Does the “not doable” come from the difficulty of using a router bit with 0,6mm diameter?
Or are there other factors that I am not aware of?

Yes from the manufacturing point of view, depending on his/her manufacturer, it won’t be able to do it or charge him for it.

See my comment with the screenshot above - this would need diameter ~0.4mm or something like that if done exactly as in the design. I would say the design is overdefined. Maybe two overlapping oval PTH pads would do, and ask the manufacturer if they can do it.

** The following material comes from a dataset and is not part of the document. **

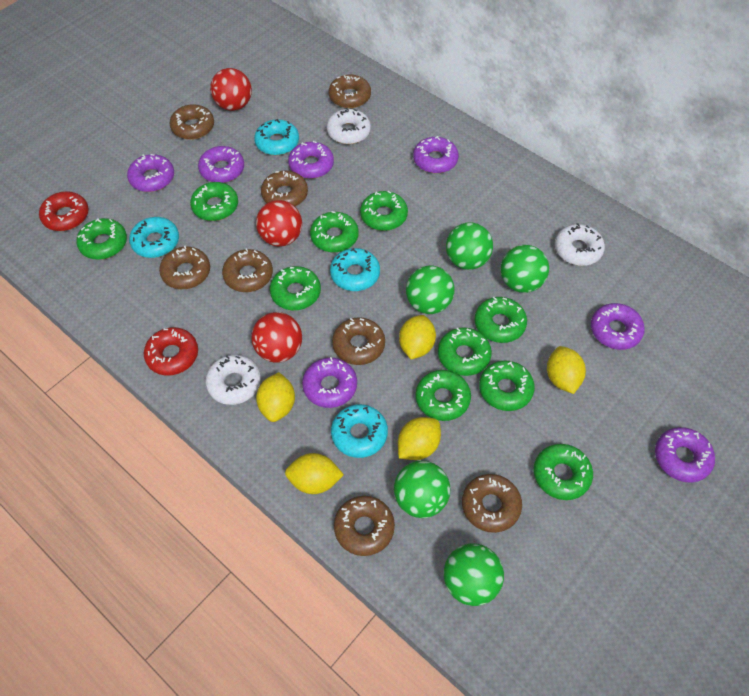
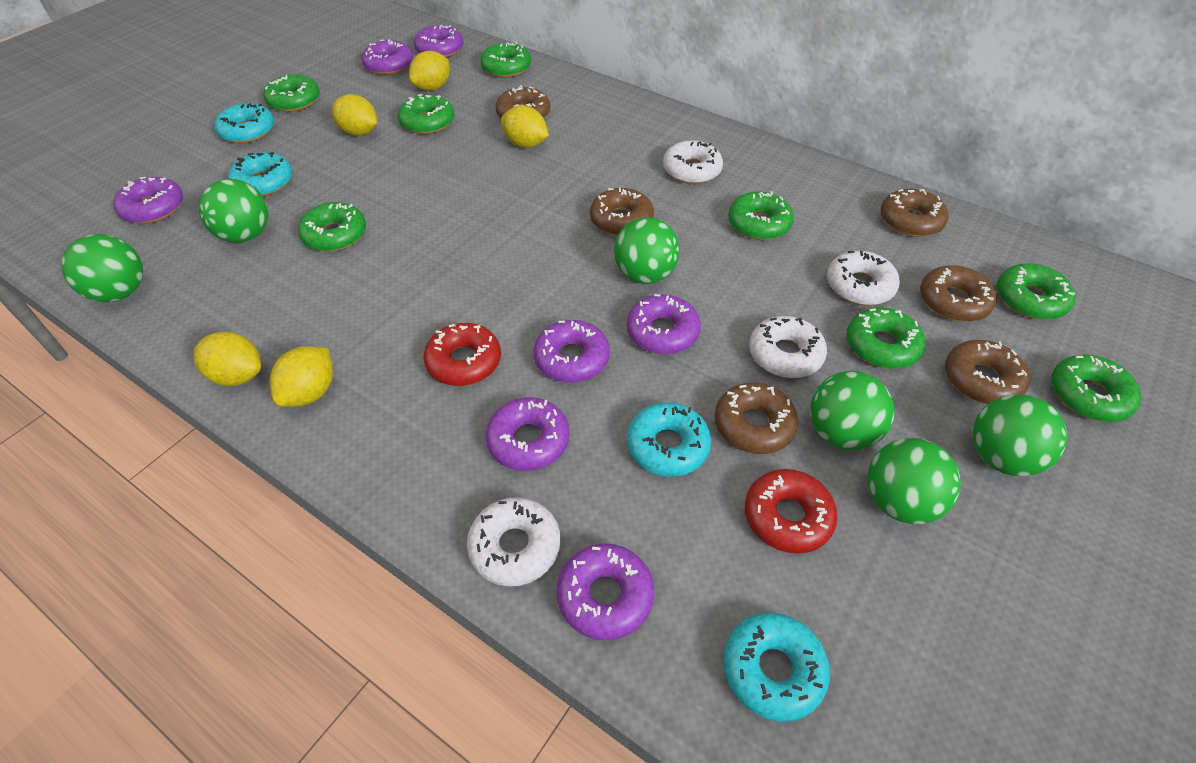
brown donut: [159,246,210,289] [170,104,214,140] [222,248,273,292] [261,171,308,206] [329,75,371,108] [332,317,385,365] [334,496,395,556] [462,474,522,533] = 8 -> [495,85,550,118] [590,188,654,236] [714,383,798,454] [881,189,948,237] [920,265,997,322] [945,340,1030,404] = 6
green ball: [394,461,450,518] [406,266,455,314] [444,543,504,606] [446,223,493,270] [501,245,549,293] = 5 -> [61,234,143,302] [198,179,268,243] [614,217,680,284] [810,371,894,450] [867,438,961,524] [972,395,1067,476] = 6
green donut: [76,218,127,260] [190,182,238,221] [270,266,321,310] [310,211,359,252] [360,191,408,231] [415,370,471,421] [438,327,492,376] [474,297,527,343] [479,360,535,411] [534,444,593,500] = 10 -> [263,74,320,112] [298,202,366,252] [398,94,454,134] [480,42,531,78] [728,191,794,240] [847,308,925,369] [997,263,1076,320] [1051,355,1141,422] = 8
red ball: [210,68,252,111] [251,312,302,363] [256,200,302,247] = 3 -> none = 0
white donut: [205,355,261,405] [327,108,371,144] [555,223,605,266] = 3 -> [467,497,561,587] [663,140,723,184] [749,316,827,378] [827,251,900,305] = 4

:blush: :blush: :blush: :blush:

It looks as someone assumed that it had to be done with 0,5mm bit and to get 0,6mm it have to be shifted strait of 0,1mm.
In past I didn’t know that I can draw internal openings in PCB by just using lines at Edge.Cuts. I asked the PCB manufacturer. He probably didn’t supposed that I don’t know such basic thing so supposed that I have a problem of drawing the right shape. He suggested that I can just draw wide (2mm bit is standard) lines at any graphic layer and just inform them that it is milling layer. Since then several years we used gm3 layer to specify milling (I used 2mm and 1mm tracks). In fact that method is simpler than constructing ovals ar any other shapes at Edge.Cuts. Also when you just use 2mm tracks you are sure that what you draw can be really done with this one bit (in complicated shape there are no mistakes with too small distances). I use word track for graphic layer as in program I used those times there were no difference between tracks and lines (really I don’t know why KiCad distinguishes tracks from graphic lines).
We send those documentations not only to that one PCB manufacturer but also to our contract manufacturer who ordered PCBs from other manufacturers and never was any problem with it.
So in KiCad using no work-arounds to add Edge.Cuts to footprint I could probably draw the 0.6mm wide lines (or 0.5mm to be precision up to that 0.1mm) at selected graphic layer to get opening for what we are speaking here about. And then just inform manufacturer that this layer is milling layer.